Things had gotten out of control, and if the NFL didn't make some sort of move towards remedying this issue, they were never going to. Or maybe they just would have waited until one of their own players was paralyzed. And then everyone would have criticized them for that.

So the league reacted, and honestly, the reaction wasn't even that drastic.

They didn't even change the rules. It's not like they're saying, "OK, from now on, any hit that results in a concussion, or any other injury, or even just looks kind of scary, will end in a suspension."

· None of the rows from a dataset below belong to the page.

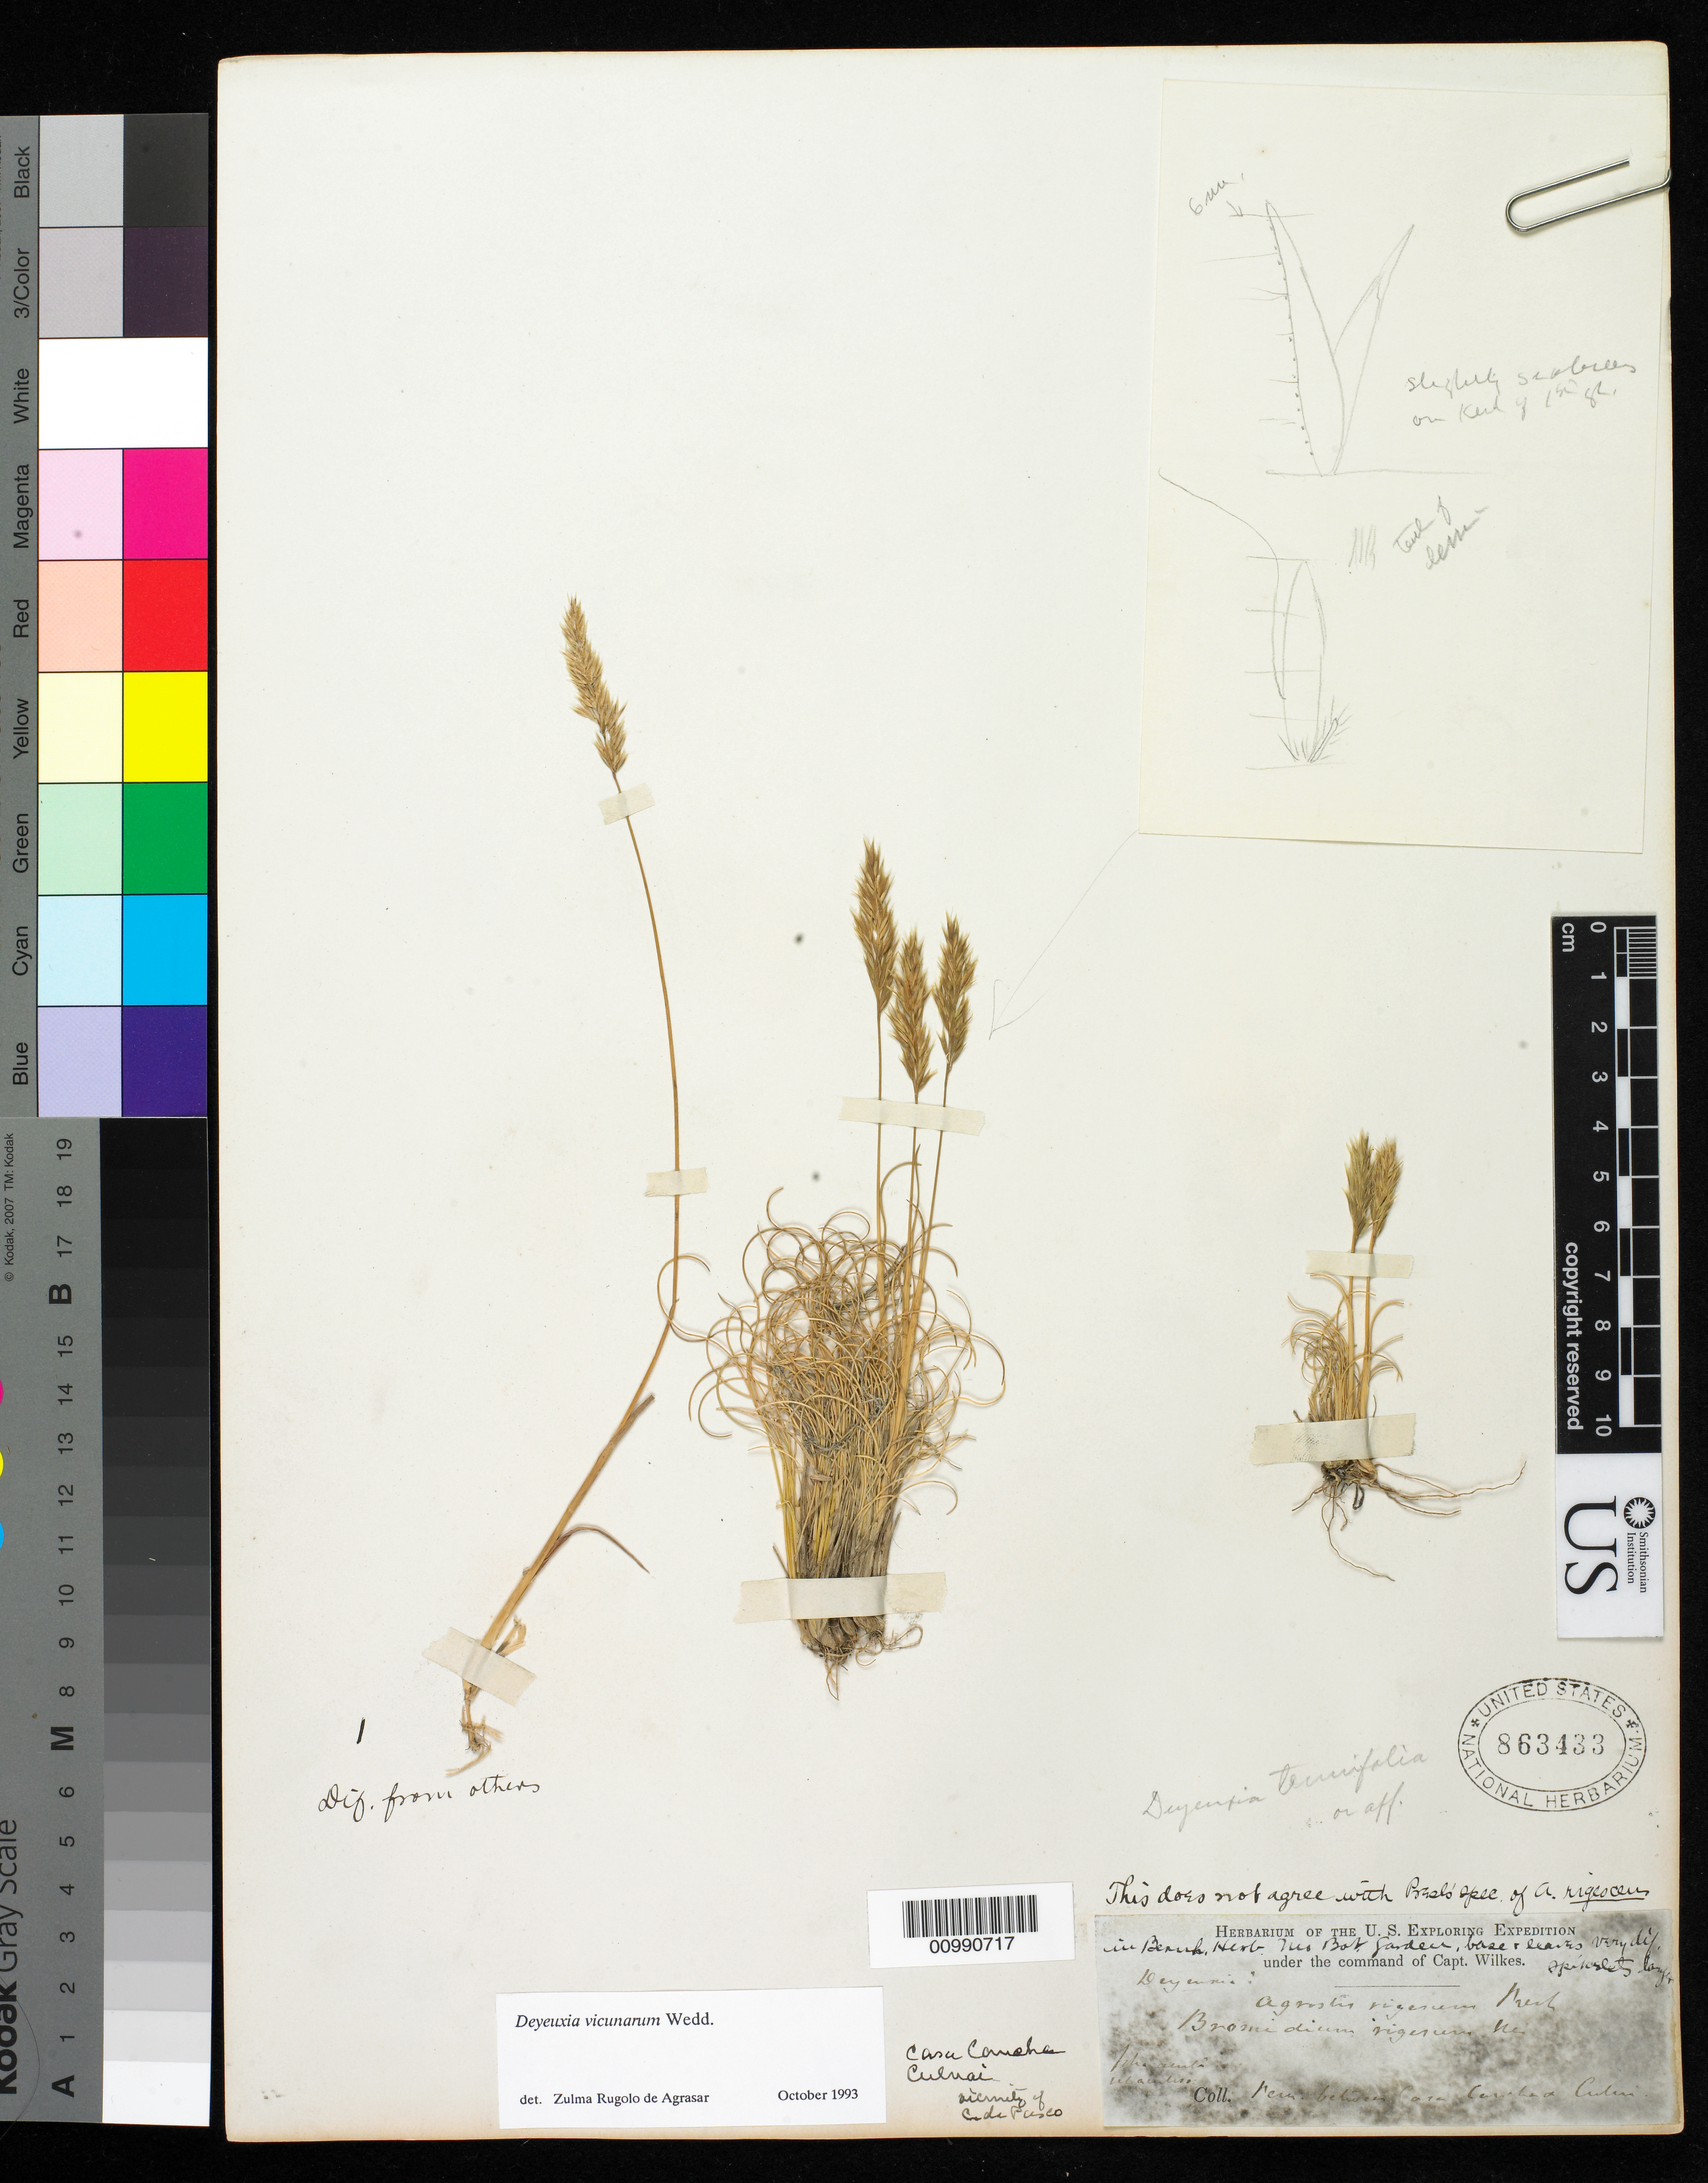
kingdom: Plantae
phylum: Tracheophyta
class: Liliopsida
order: Poales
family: Poaceae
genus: Cinnagrostis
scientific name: Cinnagrostis vicunarum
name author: (Wedd.) P.M. Peterson et al.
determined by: Poaceae Reorganization Project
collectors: Wilkes Explor. Exped.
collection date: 1838/1842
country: Peru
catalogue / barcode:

That's what Millen and those guys seem to be missing. Everything that was legal last Sunday morning, will still be this Sunday. You'll just be punished more for breaking the rules. All this change does is deter cheaters and cheap-shot artists from acting like morons; how does that not make the game better?

One argument the anti-suspension guys like to fall back on is that not every helmet-to-helmet hit is intentional. They point out, and rightfully so, that with the game being played as fast as it is, and these players going as hard as they are, some helmet-to-helmets are unavoidable. On a given play a receiver or running backs' head can shift at the last second, and in that case, the collision wouldn't even be the defender's fault. "How can you suspend him?" they wonder. "How is that fair?"

And they're right. It wouldn't be fair.

But again, they're misinterpreting what's actually going on here. It's not like there's going to be an illegal hit in a game, and then Roger Goodell has 90 seconds to rule on a suspension over the loud speaker. These hits are going to be broken down and dissected like JFK's assassination footage. The NFL's probably going to take a little time and do more than their due diligence before making a decision. And let's be honest, is it that hard to tell the difference between an accidental collision and a clear, unabashed cheap shot?

With the technology we have now, the suspension-worthy plays will be pretty obvious.

These new penalties are not going to change the way players approach the game. Or if they do, it will only affect the players who are, in actuality, ruining the so-called sanctity of it. There's a reason it's always the same four or five guys getting fined for hits to the head. Those are the people these new terms are for. If a guy plays within the rules, nothing is different. He can still deliver a crushing blow. He can still make a receiver think twice about coming across the middle. He can still affect the game through intimidation. He just can't take his head, or his forearm, or his shoulder and blatantly try to decapitate a defenseless receiver.

Real quick, lets go back to Super Bowl XXXVI. Do you remember how badly the Patriots secondary screwed with the Rams receivers? Of course you do. It's one of the main reasons New England won the game.

By the end of the first quarter, Lawyer Milloy and Tebucky Jones had pounded and punished Torry Holt and Isaac Bruce to the point where they'd have rather made out with Kurt Warner's wife than run another route over the middle. They took them completely out of their games. They destroyed the Greatest Show on Turf.

And you know what? If that game was played this Sunday, not one of those Patriots defenders would draw a suspension, or even a fine, for how they played. That's because they didnt break any rules. They played good, clean, tough football.

And the league has no intention of ever taking that away, because, as Matty Millen would say: "That's stupid!"